Jak wyjaśniła, czasem zdarza się, że komisja zapomnieć podstemplować kartę lub karty się skleją i nie ma na nich tego ważnego znaku.

Pietrzak poinformowała, że jeśli wyborca to zauważy, powinien udać się do komisji i ona powinna wydać mu kartę z pieczęcią. – Taka bez pieczęci jest kartą nieważną – podkreśliła.

Szefowa KBW oświadczyła również, że "jeśli wyborca, w trakcie odbioru kart, zdecyduje, że jednak nie chce uczestniczyć we wszystkich głosowaniach, to odda te karty od razu, a członek komisji odnotuje to i napisze, bez którego głosowania".

Z kolei w czwartek informowaliśmy, że szef PKW Sylwester Marciniak zdradził, kiedy można oczekiwać wyników wyborów 2023 roku. Nie będziemy musieli na nie zbyt długo czekać.

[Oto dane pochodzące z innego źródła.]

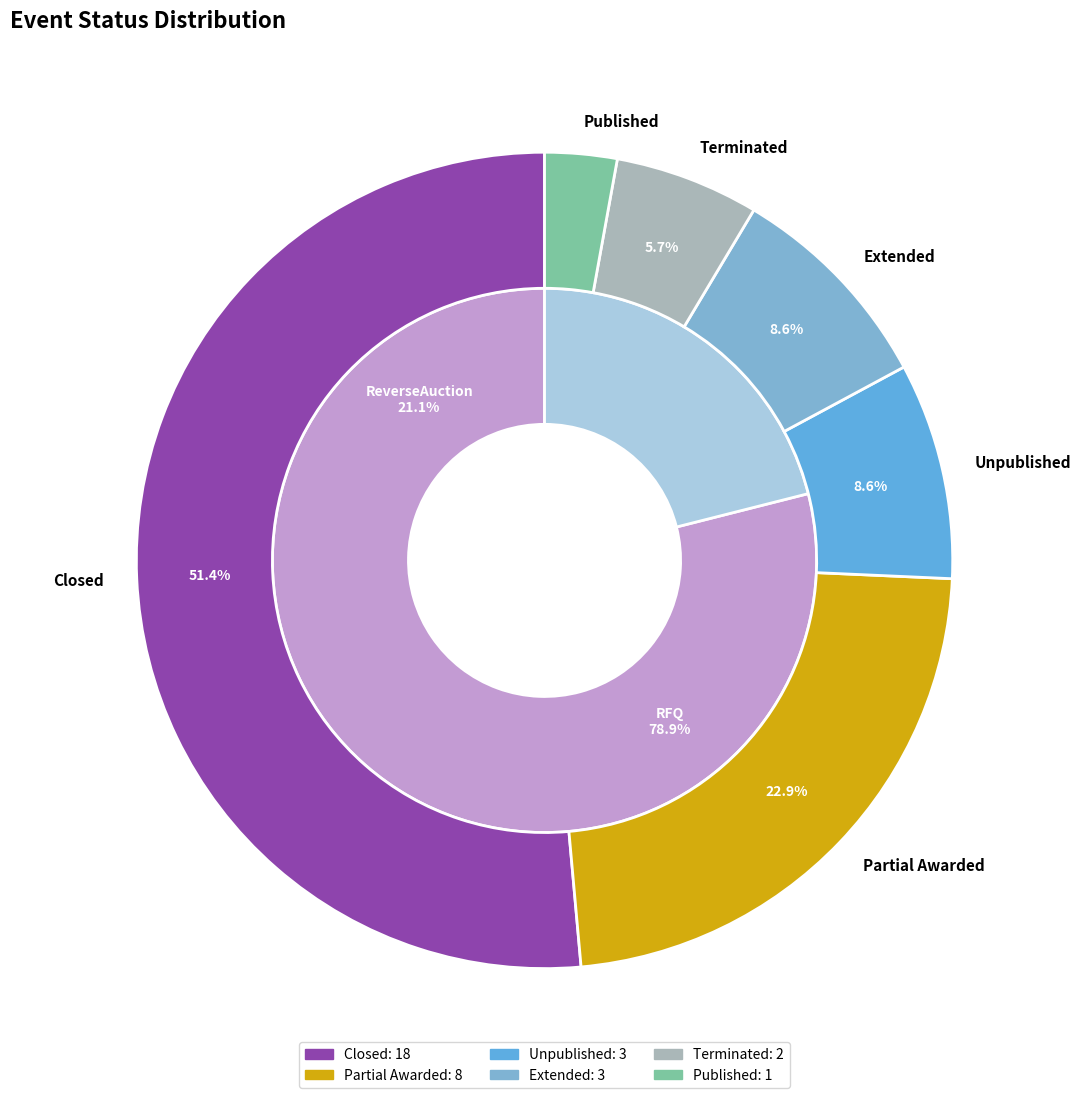

To the nearest percent, what percentage of the pie is Published?

3%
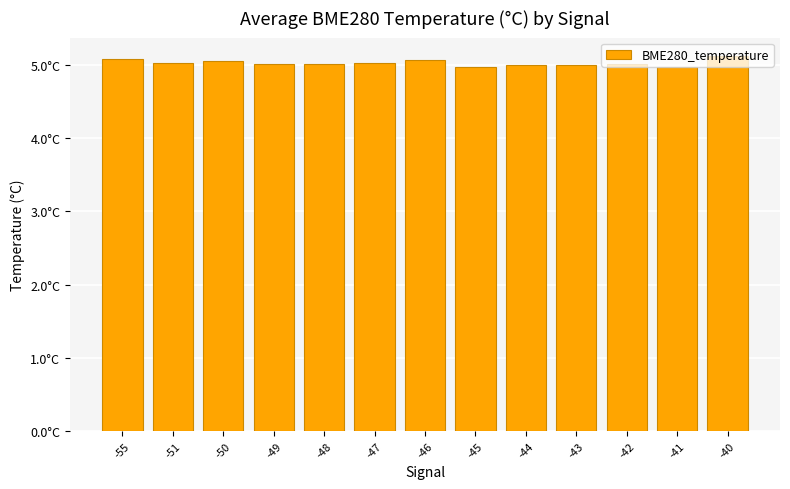

What is the minimum value shown in the chart?

5.0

Wyniki wyborów mają być już we wtorek

– Z uwagi na to, że po raz pierwszy razem z wyborami do Sejmu i Senatu odbywa się referendum ogólnokrajowe, mam świadomość, że nie ma możliwości ustanowienia nowego rekordu szybkości ogłoszenia wyników głosowania. Chciałbym, żebyśmy poznali wyniki najpóźniej we wtorek, w godzinach przedpołudniowych – przekazał PAP, którą cytowała gazeta.pl. Deklarację tę podtrzymał także podczas piątkowej konferencji.

I dodał: – Ucieszyłbym się, gdyby to się udało rano, a nawet w godzinach nocnych z poniedziałku na wtorek. Ale, oczywiście, komisje muszą pracować nie tylko sprawnie, ale przede wszystkim rzetelnie.

Wybory odbędą się już w najbliższą niedzielę – 15 października. Tym razem są połączone z referendum. Nie trzeba w nim brać udziału. Wystarczy poinformować komisję wyborczą, aby odnotowała, że nie pobieramy karty, jeśli zależy nam na niższej frekwencji. Od niej zależy ważność tego głosowania.

Opozycja przestrzega, że pytania w referendum są niezwykle stronnicze, ale PiS namawia na głosowania cztery razy "Nie". Tutaj jest tekst o tych pytaniach. Od północy w piątek w Polsce będzie obowiązywać cisza wyborcza.